Panel Abstract: This panel seeks to explore the notion of ‘public space’ and its formation in and through complex economic, political and cultural processes. Viewing ‘publics’ essentially as a force field that can generate what Warner calls Poetic world making serving as an alternative politics of culture and teaming it with an understanding of ’space’ that extends from the physical to its more political, moral, even utopic dimensions, we strive to draw together various cultural practices and artifacts as performative models that problematise and challenge this force field and its subversive potential. Drawing from varied political practices, behaviors, discourses and images, each paper uses performance as an epistemological lens to explore creative and political interstices within the public arena and re-locate emerging critical modes of ‘countering’.

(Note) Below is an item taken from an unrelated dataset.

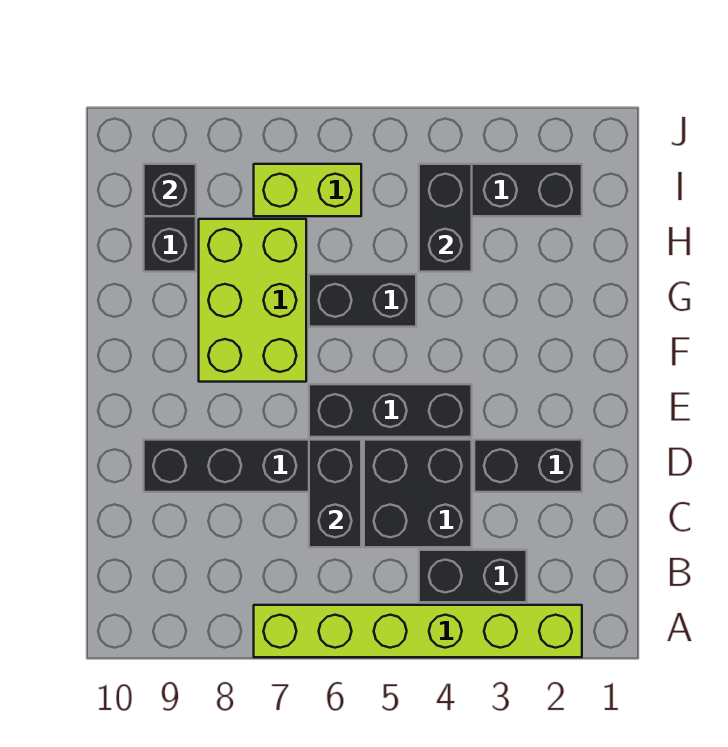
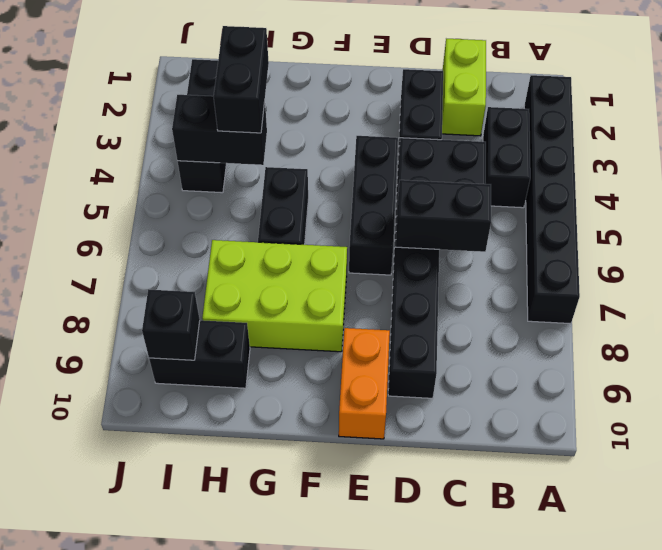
lime 1x6 brick [254,605,582,657] -> black 1x6 brick [524,75,580,324]
none -> orange 1x2 brick [339,328,390,439]
none -> black 1x2 brick [214,26,269,133]
lime 1x2 brick [254,164,361,216] -> lime 1x2 brick moved to [442,39,486,136]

The panel comprises of 4 students from Portugal, Canada, Netherlands and India respectively holding different specialisms in performance studies and varied performance practices. In the process of writing our dissertations for the MA in International Performance Research, we’ve encountered a common concern with issues of public space. The PSI Conference 2010 would provide us a platform to discuss our research methods and findings and put them to debate with other scholars.
Mountain’s Abstract: This paper seeks to question the validity of the popular assumption that parkour is a counter-public. Elements of whiteness and heterosexual masculinity identifiable in the practise serve to problematize the notion of counter, and push further this examination of parkour as both a critique and reaffirmation of dominant public interests.